But if you're Richt, landing big-name recruits like LeMay is a great way to take out an insurance policy against your own termination. If you fire the coach who has just landed your QB of the future, you throw that whole future into doubt.
Now, I'm not one of those casual college football fans that likes to post incendiary articles alleging Richt faces a serious hot seat in 2010. Unlike Rodriguez, Richt has done too much, won too much, on Georgia's behalf to really be facing the music.
Nor do I believe he should be fired at all , barring truly disastrous news like ethical violations, or that he's secretly letting Florida State and Tennessee steal all those recruits because he likes their colors better.
But there was something about LeMay's commitment that encouraged me about the process of recruiting—something along the lines of a door never gets closed without a window getting opened.
Georgia's QB depth-chart situation is becalmed, for the moment. The good news Georgia fans prayed for did come.
The decision—appropriately made in a church —appears meant-to-be.
The story of the Bulldogs in 2010—like the Wolverines—is survival. Hang tough, win a few games you aren't supposed to win, and—in return for landing LeMay—keep Richt around.
LeMay is a winner, a technical freak with great feet, a strong arm, and outstanding football intelligence.
Apropos of Athens, he's a Matthew Stafford with wheels.
The moment he steps on campus, a real quarterback competition will be underway.

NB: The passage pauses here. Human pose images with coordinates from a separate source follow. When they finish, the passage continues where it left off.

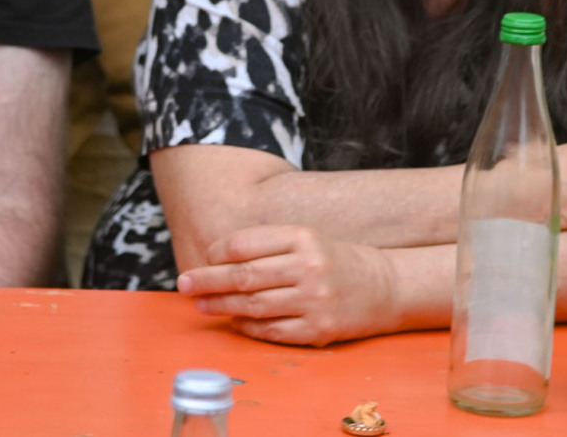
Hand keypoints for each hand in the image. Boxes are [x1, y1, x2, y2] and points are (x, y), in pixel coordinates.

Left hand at [175, 225, 398, 345]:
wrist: (383, 288)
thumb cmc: (331, 260)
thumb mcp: (305, 238)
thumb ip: (266, 244)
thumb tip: (214, 259)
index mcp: (302, 237)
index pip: (244, 244)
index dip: (216, 253)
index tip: (204, 258)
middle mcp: (308, 267)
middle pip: (243, 276)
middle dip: (207, 281)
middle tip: (183, 284)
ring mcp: (314, 301)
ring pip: (253, 305)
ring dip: (221, 306)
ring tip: (201, 304)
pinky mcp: (318, 330)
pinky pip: (271, 330)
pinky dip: (247, 327)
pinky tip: (233, 322)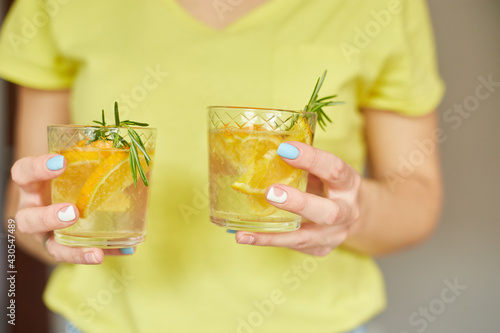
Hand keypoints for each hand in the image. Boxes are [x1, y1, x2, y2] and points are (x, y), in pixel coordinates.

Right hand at [11, 154, 133, 263]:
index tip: (62, 162)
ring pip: (50, 247)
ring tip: (96, 253)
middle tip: (72, 212)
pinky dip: (105, 252)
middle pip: (28, 219)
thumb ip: (87, 159)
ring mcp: (45, 234)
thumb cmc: (69, 177)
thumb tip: (126, 149)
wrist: (64, 196)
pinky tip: (126, 250)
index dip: (38, 167)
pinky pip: (81, 255)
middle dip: (49, 217)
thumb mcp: (71, 167)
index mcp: (31, 185)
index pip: (23, 173)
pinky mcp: (63, 248)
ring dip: (73, 251)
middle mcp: (32, 211)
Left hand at [233, 142, 360, 255]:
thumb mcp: (322, 169)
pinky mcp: (320, 249)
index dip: (311, 159)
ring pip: (306, 238)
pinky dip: (268, 240)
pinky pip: (292, 245)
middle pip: (328, 213)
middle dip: (299, 203)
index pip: (334, 170)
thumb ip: (302, 164)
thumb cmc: (328, 183)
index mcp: (348, 184)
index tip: (284, 149)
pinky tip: (246, 236)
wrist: (350, 213)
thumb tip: (265, 150)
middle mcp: (347, 212)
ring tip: (245, 231)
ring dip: (274, 233)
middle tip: (270, 192)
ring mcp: (335, 235)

Out of it will emerge the kind of player who can lead Georgia back to winning SEC championships and landing BCS bowls, whether it be a time-tested Aaron Murray or a hungry, game-ready LeMay.
That's the kind of competition LeMay brings to the table.
I'll watch Georgia's season play out this fall knowing the stakes, and I'm sure LeMay will too.
The Bulldogs may not need a savior—yet—but today, they got one anyway.